*Required action:*
Retype the lines from the first one in the records down to the line containing "que puedes usar", counting both, and leave out any pictures.

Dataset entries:
▽

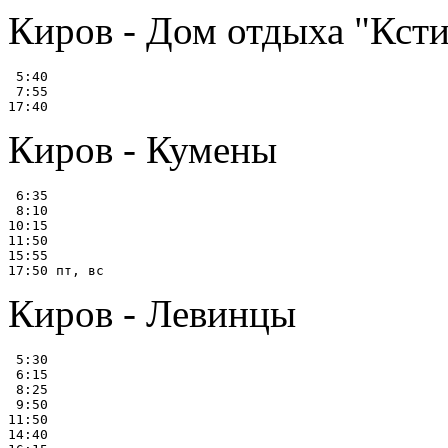
Киров - Дом отдыха "Кст
 5:40

 7:55

Киров - Кумены
 6:35

 8:10

10:15

11:50

15:55

Киров - Левинцы
 5:30

 6:15

 8:25

 9:50

11:50

14:40
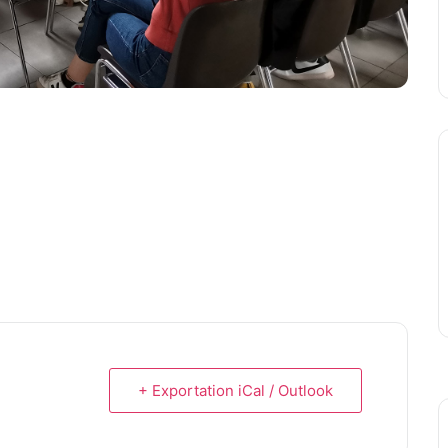
+ Exportation iCal / Outlook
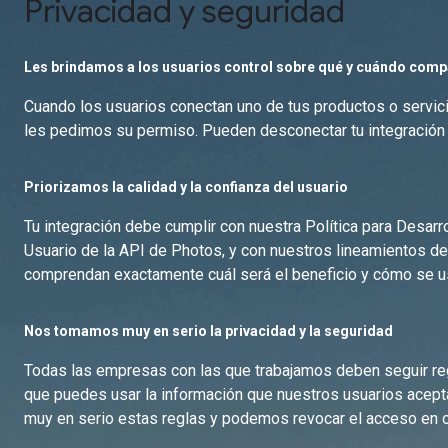
Privacidad y seguridad
Les brindamos a los usuarios control sobre qué y cuándo comp
Cuando los usuarios conectan uno de tus productos o servic
les pedimos su permiso. Pueden desconectar tu integración
Priorizamos la calidad y la confianza del usuario
Tu integración debe cumplir con nuestra Política para Desarr
Usuario de la API de Photos, y con nuestros lineamientos de
comprendan exactamente cuál será el beneficio y cómo se us
Nos tomamos muy en serio la privacidad y la seguridad
Todas las empresas con las que trabajamos deben seguir reg
que puedes usar la información que nuestros usuarios acep
muy en serio estas reglas y podemos revocar el acceso en 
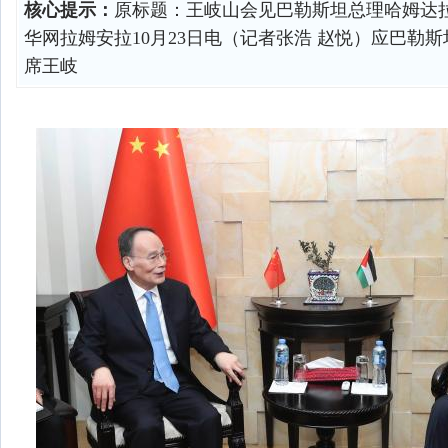
核心提示：
原标题：王岐山会见巴勒斯坦总理哈姆达
华网拉姆安拉10月23日电（记者张浩 赵悦）应巴勒
席王岐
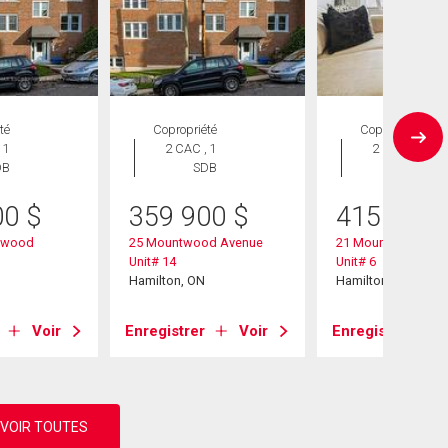
té
Copropriété
Copropriété
 1
2 CAC , 1
2 CAC , 1
DB
SDB
SDB
00
$
359 900
$
415 000
ntwood
25 Mountwood Avenue
21 Mountwood Av
Unit# 14
Unit# 6
Hamilton, ON
Hamilton, ON
Voir
Enregistrer
Voir
Enregistrer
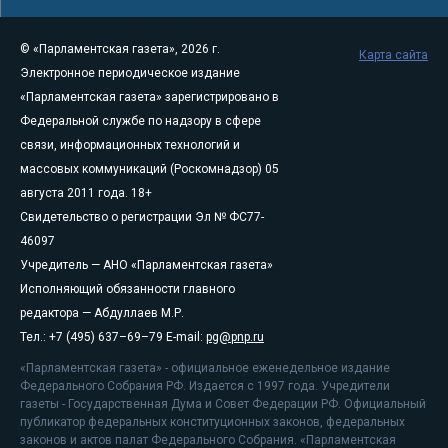
© «Парламентская газета», 2026 г.
Карта сайта
Электронное периодическое издание
«Парламентская газета» зарегистрировано в
Федеральной службе по надзору в сфере
связи, информационных технологий и
массовых коммуникаций (Роскомнадзор) 05
августа 2011 года. 18+
Свидетельство о регистрации Эл № ФС77-
46097
Учредитель — АНО «Парламентская газета»
Исполняющий обязанности главного
редактора — Абдуллаев М.Р.
Тел.: +7 (495) 637–69–79 E-mail:
pg@pnp.ru
«Парламентская газета» - официальное еженедельное издание
Федерального Собрания РФ. Издается с 1997 года. Учредители
газеты - Государственная Дума и Совет Федерации РФ. Официальный
публикатор федеральных конституционных законов, федеральных
законов и актов палат Федерального Собрания. «Парламентская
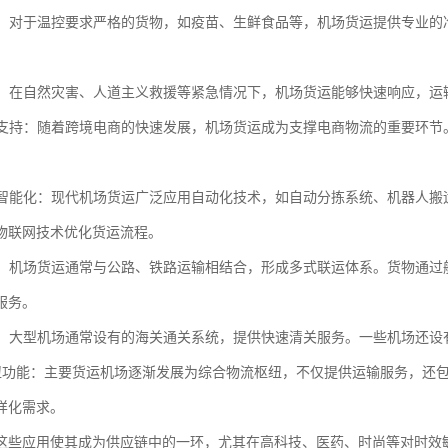
物流：对于温控要求严格的货物，如疫苗、生鲜食品等，机场货运提供专业
运输：在自然灾害、人道主义救援等紧急情况下，机场货运能够快速响应，
商务支持：随着跨境电商的快速发展，机场货运成为支撑电商物流的重要环
化与智能化：现代机场货运广泛应用自动化技术，如自动分拣系统、机器人
物联网技术优化货运流程。
联运：机场货运通常与公路、铁路运输相结合，形成多式联运体系。货物通
服务。
便利：大型机场通常设有的海关通关系统，提供快速清关服务。一些机场还
流枢纽功能：主要货运机场逐渐发展为综合物流枢纽，不仅提供运输服务，
样化需求。
这些应用使其成为供应链中的一环，尤其在高科技、医药、时尚等对时效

△

*Solution to the exercise:*
Киров - Дом отдыха "Кст
 5:40

 7:55

Киров - Кумены
 6:35

 8:10

10:15

11:50

15:55

Киров - Левинцы
 5:30

 6:15

 8:25

 9:50

11:50

14:40
+ Exportation iCal / Outlook
Privacidad y seguridad
Les brindamos a los usuarios control sobre qué y cuándo comp
Cuando los usuarios conectan uno de tus productos o servic
les pedimos su permiso. Pueden desconectar tu integración
Priorizamos la calidad y la confianza del usuario
Tu integración debe cumplir con nuestra Política para Desarr
Usuario de la API de Photos, y con nuestros lineamientos de
comprendan exactamente cuál será el beneficio y cómo se us
Nos tomamos muy en serio la privacidad y la seguridad
Todas las empresas con las que trabajamos deben seguir reg
que puedes usar la información que nuestros usuarios acep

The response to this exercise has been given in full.